[Electronic design automation data]

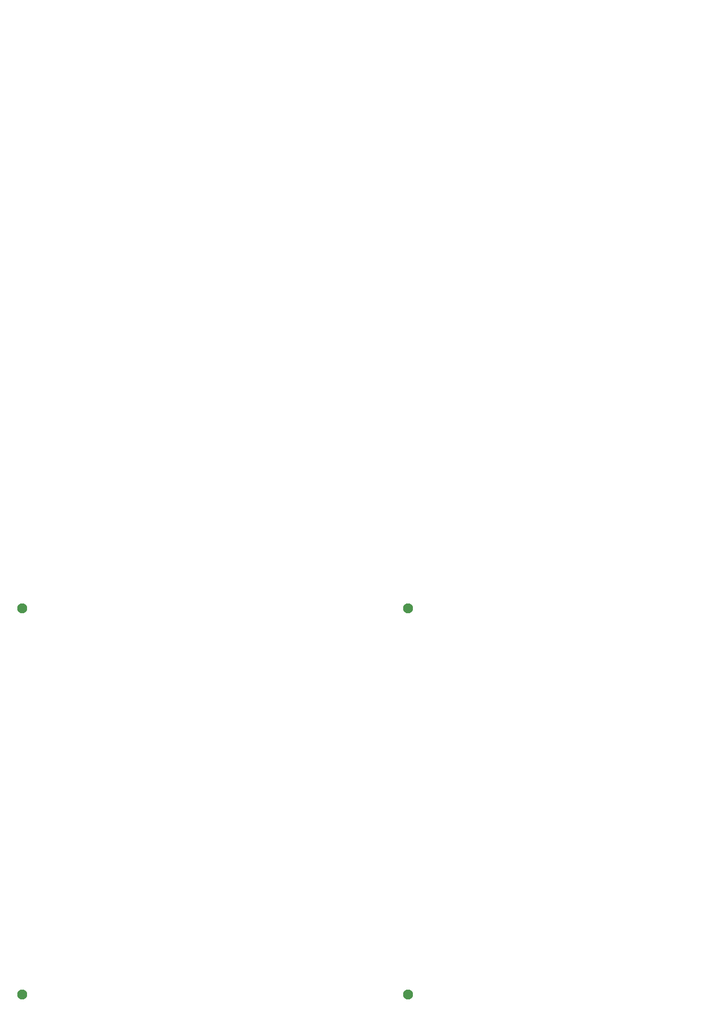
<source format=gbr>
%TF.GenerationSoftware,Altium Limited,Altium Designer,20.1.12 (249)*%
G04 Layer_Physical_Order=1*
G04 Layer_Color=255*
%FSLAX26Y26*%
%MOIN*%
%TF.SameCoordinates,9A69000A-E238-45F2-933B-10B012A913B3*%
%TF.FilePolarity,Positive*%
%TF.FileFunction,Copper,L1,Top,Signal*%
%TF.Part,Single*%
G01*
G75*
%TA.AperFunction,ViaPad*%
%ADD10C,0.082677*%
G36*
X5782598Y8184882D02*
D01*
D02*
G37*
D10*
X176969Y3366218D02*
D03*
Y177242D02*
D03*
X3365945Y3366218D02*
D03*
Y177242D02*
D03*
%TF.MD5,6097f76f48249b610b4d9a6656c29e3d*%
M02*

</source>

**WORK TO BE COMPLETED**
Repeat each line above exactly as it reads, omitting any pictures.

**EXERCISE RESULT**
<source format=gbr>
%TF.GenerationSoftware,Altium Limited,Altium Designer,20.1.12 (249)*%
G04 Layer_Physical_Order=1*
G04 Layer_Color=255*
%FSLAX26Y26*%
%MOIN*%
%TF.SameCoordinates,9A69000A-E238-45F2-933B-10B012A913B3*%
%TF.FilePolarity,Positive*%
%TF.FileFunction,Copper,L1,Top,Signal*%
%TF.Part,Single*%
G01*
G75*
%TA.AperFunction,ViaPad*%
%ADD10C,0.082677*%
G36*
X5782598Y8184882D02*
D01*
D02*
G37*
D10*
X176969Y3366218D02*
D03*
Y177242D02*
D03*
X3365945Y3366218D02*
D03*
Y177242D02*
D03*
%TF.MD5,6097f76f48249b610b4d9a6656c29e3d*%
M02*

</source>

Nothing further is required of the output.